I expect to have a full account available here in a day or two, including all the gory* details. Although there’s been some discussion of spending the last part of our forced 10-day holiday back near my old stomping grounds in Fukui Prefecture for some quality time with 2,700-meter Mt. Hakusan, I plan to ask Will about that idea again when he’s sober. In the meantime, I’m posting a few photos and a snippet of video from the tippy-top. I’m also going to use this brief moment of your attention to introduce a new post category for M&A, which may or may not subsume all other existing post categories, I haven’t decided yet. It’s called The Daily Edamame: short, snack-sized observations about Japan and life here that are likely to be apropos of absolutely nothing. In other words, your standard blog post, but hopefully more frequent. Let’s both keep our fingers crossed.

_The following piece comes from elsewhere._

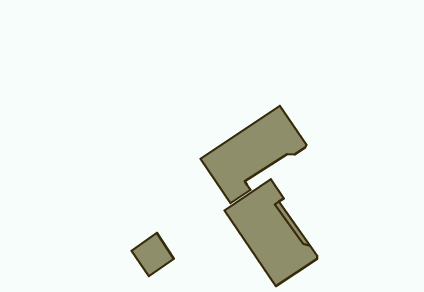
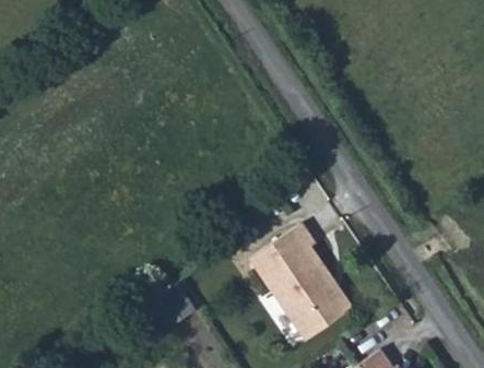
building: [201,106,307,203] -> none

(*No actual gore included.)
[googlevideo=http://video.google.com/videoplay?docid=3582470136044127001&hl=en]
May 2nd, 2008 at 10:18 am
These are some great shots. I’m glad you managed to bag the summit. Looks like a really nice climb.
May 17th, 2008 at 10:12 pm
Congratulations on your climb. I hope to be able to accomplish something similar some day. Just started hiking last year. Ena-san, Ontake-san, and few smaller ones. This year I’d like to do Hakusan, Ontake-san again from a different approach, and Yarigadake. When would you recommend doing Hakusan for the best photographic moments? Cheers!
AC, Gifu
May 18th, 2008 at 6:21 pm
Hi Andrew, my mate Will is planning to hit all four of those hills at some point this spring and summer. He’s done 77 of the Hyakumeizan 100, but those are among the 23 that were still unclimbed when the weather caught up with him at the end of last year. If I’m able, I hope to join him on those. Regarding Hakusan, I think most anytime’s going to be photogenic, but I’m partial to a little snow myself, which is almost a year-round thing with Hakusan. Unfortunately, there are no buses running to Hakusan from Kanazawa or Fukui until the end of June. So unless you have a car, it’s tough to get to before then.